TEXT SEGMENT —
[start]

South Asia and Beyond

As Barbeque Besieges Haiti, Prime Minister Ariel Henry Can’t Be Found

 As Barbeque Besieges Haiti, Prime Minister Ariel Henry Can’t Be Found

A Video grab of Haiti’s Prime Minister Ariel Henry (left) addressing a joint press conference with President William Ruto of Kenya in Nairobi March 3, after signing an agreement for Kenyan support for a multinational force to restore peace in his troubled country.

As security forces and violent gangs battle for control of capital Port-au-Prince, Haiti’s Prime Minister Ariel Henry can’t be found, reports Voice of America.

In a report Monday from Nairobi, Kenya, where Henry was last seen signing a bilateral deal for a possible multinational force to secure the troubled Caribbean nation, VoA said despite repeated inquiries, the Kenyan government has not commented on Henry’s whereabouts since the Friday signing ceremony.

In Haiti, gangs led by Jimmy Cherizier, a former police officer better known as Barbeque, stormed two major prisons in the capital over the weekend freeing thousands of prisoners, and pledged to prevent Henry from returning to the country despite the state of emergency imposed by the government late Sunday. Gang leaders and protesters have called for the resignation of Henry, who is not elected and has repeatedly postponed elections since he assumed power in 2022.

[end]

WORK INSTRUCTIONS —
[1] Copy everything in the entries from the line containing "family: Asparagaceae" down to the line containing "genus: Ampelopsis", with both of those lines included.
[2] Write the next part of the Haiti news report, picking up after its final sentence.

EXERCISE DATA —
[start]

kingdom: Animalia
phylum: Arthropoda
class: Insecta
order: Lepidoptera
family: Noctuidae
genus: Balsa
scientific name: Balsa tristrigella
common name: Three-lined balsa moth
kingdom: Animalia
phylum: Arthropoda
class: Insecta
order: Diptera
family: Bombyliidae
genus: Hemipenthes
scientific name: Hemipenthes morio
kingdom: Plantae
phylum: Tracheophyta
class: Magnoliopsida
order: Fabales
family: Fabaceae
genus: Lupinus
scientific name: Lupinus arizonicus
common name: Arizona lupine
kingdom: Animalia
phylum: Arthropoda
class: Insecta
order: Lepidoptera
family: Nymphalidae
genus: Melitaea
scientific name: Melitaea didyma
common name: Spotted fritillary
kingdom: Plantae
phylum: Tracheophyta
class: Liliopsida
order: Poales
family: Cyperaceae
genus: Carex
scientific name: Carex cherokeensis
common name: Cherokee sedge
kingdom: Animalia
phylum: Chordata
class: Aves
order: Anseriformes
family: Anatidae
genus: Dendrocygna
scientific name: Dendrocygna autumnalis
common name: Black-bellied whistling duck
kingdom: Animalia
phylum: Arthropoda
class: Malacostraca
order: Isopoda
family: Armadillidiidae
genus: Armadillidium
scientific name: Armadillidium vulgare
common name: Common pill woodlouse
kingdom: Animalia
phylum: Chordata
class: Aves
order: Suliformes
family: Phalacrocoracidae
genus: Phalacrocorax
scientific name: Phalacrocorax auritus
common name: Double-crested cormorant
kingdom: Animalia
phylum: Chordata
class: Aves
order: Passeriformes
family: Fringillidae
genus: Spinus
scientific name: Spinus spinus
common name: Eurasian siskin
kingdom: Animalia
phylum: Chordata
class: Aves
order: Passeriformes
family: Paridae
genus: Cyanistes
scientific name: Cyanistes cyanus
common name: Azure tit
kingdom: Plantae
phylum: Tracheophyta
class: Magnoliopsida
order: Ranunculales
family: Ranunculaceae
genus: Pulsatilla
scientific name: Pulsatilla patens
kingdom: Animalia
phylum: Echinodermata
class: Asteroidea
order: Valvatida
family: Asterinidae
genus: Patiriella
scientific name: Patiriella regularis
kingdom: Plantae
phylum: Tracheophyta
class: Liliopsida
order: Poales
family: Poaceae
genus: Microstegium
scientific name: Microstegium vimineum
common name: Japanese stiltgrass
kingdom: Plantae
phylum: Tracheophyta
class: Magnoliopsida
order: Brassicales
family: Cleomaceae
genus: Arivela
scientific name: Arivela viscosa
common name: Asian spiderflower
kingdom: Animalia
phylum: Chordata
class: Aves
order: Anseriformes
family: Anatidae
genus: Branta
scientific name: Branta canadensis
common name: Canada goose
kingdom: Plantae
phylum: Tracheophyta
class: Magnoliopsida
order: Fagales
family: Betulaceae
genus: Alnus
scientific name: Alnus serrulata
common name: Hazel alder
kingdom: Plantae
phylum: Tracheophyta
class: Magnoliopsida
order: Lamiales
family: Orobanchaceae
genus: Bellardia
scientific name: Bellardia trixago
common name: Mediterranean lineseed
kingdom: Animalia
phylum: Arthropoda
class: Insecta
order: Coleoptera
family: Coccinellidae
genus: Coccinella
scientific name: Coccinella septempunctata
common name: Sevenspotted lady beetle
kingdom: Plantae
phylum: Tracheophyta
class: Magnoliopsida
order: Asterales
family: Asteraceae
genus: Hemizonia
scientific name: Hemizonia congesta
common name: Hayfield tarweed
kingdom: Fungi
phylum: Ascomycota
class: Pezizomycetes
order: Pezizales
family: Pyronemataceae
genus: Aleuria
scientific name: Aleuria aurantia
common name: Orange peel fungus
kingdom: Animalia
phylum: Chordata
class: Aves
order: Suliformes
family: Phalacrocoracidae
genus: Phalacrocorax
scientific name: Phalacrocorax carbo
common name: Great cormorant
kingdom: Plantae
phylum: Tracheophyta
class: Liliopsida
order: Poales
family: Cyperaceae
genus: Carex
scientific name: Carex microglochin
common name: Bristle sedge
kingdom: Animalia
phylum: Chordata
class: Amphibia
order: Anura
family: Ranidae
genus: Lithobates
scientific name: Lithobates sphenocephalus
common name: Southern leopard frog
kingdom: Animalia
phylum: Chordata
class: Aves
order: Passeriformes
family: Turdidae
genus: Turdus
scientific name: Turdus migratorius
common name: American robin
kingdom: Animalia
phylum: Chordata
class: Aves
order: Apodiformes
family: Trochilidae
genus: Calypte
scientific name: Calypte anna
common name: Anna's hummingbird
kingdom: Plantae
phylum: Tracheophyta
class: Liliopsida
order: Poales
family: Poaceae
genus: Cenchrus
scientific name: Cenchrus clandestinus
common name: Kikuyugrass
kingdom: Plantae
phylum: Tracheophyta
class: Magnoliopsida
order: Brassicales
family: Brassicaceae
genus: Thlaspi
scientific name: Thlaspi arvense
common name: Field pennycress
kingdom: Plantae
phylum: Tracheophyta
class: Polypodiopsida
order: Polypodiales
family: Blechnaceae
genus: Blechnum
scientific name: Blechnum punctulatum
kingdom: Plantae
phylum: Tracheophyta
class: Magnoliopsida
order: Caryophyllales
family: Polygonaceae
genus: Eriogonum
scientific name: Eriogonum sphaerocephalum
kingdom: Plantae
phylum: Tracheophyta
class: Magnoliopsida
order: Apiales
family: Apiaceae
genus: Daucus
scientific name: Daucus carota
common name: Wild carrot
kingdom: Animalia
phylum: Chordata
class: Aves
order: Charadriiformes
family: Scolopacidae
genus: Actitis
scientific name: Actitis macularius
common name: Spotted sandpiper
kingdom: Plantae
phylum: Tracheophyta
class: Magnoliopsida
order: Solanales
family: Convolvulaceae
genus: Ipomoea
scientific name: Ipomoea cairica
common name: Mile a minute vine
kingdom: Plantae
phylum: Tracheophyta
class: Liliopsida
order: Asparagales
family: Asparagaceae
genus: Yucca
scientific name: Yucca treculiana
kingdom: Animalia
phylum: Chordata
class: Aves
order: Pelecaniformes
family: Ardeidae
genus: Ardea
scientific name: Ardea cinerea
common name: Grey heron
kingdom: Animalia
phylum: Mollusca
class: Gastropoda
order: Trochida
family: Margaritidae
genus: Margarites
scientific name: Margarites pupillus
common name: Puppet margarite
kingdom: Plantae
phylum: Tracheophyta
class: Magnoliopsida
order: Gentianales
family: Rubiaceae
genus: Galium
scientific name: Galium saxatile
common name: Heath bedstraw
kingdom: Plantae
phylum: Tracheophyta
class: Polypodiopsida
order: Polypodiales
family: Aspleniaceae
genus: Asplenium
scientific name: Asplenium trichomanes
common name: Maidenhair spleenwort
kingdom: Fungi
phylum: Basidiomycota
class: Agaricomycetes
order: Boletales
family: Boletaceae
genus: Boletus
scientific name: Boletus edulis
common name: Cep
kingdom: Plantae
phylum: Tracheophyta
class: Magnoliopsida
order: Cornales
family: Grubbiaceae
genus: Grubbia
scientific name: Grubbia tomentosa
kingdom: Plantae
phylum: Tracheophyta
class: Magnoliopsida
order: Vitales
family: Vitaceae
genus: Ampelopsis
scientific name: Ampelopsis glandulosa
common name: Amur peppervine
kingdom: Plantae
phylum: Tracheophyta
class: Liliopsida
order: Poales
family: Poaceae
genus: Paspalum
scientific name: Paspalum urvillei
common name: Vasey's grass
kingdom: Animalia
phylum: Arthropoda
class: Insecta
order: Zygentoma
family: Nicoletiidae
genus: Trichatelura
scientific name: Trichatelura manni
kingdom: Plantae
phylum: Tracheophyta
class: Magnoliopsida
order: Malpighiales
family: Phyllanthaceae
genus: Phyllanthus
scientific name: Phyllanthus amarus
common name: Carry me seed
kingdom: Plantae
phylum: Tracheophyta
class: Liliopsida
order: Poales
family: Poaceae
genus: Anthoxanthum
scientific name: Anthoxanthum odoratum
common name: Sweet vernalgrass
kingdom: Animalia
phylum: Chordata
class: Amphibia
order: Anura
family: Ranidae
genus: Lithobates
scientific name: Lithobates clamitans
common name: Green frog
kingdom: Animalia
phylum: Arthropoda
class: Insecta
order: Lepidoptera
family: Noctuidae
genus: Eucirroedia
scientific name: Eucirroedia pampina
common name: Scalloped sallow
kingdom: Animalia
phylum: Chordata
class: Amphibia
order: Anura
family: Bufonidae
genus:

[end]

ANSWERS TO THE TASKS —
[1]
family: Asparagaceae
genus: Yucca
scientific name: Yucca treculiana
kingdom: Animalia
phylum: Chordata
class: Aves
order: Pelecaniformes
family: Ardeidae
genus: Ardea
scientific name: Ardea cinerea
common name: Grey heron
kingdom: Animalia
phylum: Mollusca
class: Gastropoda
order: Trochida
family: Margaritidae
genus: Margarites
scientific name: Margarites pupillus
common name: Puppet margarite
kingdom: Plantae
phylum: Tracheophyta
class: Magnoliopsida
order: Gentianales
family: Rubiaceae
genus: Galium
scientific name: Galium saxatile
common name: Heath bedstraw
kingdom: Plantae
phylum: Tracheophyta
class: Polypodiopsida
order: Polypodiales
family: Aspleniaceae
genus: Asplenium
scientific name: Asplenium trichomanes
common name: Maidenhair spleenwort
kingdom: Fungi
phylum: Basidiomycota
class: Agaricomycetes
order: Boletales
family: Boletaceae
genus: Boletus
scientific name: Boletus edulis
common name: Cep
kingdom: Plantae
phylum: Tracheophyta
class: Magnoliopsida
order: Cornales
family: Grubbiaceae
genus: Grubbia
scientific name: Grubbia tomentosa
kingdom: Plantae
phylum: Tracheophyta
class: Magnoliopsida
order: Vitales
family: Vitaceae
genus: Ampelopsis

[2]
Acting Prime Minister and Finance Minister Patrick Boivert declared a state of emergency and imposed an evening curfew on Sunday to “take appropriate measures in order to regain control of the situation.” The three-day curfew from 6 p.m. to 5 a.m. began Monday morning.
Macharia Munene, a professor of history and international relations at USIA-Africa in Nairobi, told VOA the upheaval is concerning, and Henry should try and return to Haiti to show he’s in charge. However, ”We don’t know whether he is still in the country or has gone to another country. We don’t know for now where he is but it’s clear that in Port-au-Prince, the Barbecue has said he wants to barbecue the prime minister once he gets there. That may not be a good indicator.”

A spokesperson for the U.S. State Department, (which has urged its citizens to leave Haiti “as soon as possible”) said he believed Henry was returning to Haiti. “We think it’s important that he do so and he be allowed to do so,” he said.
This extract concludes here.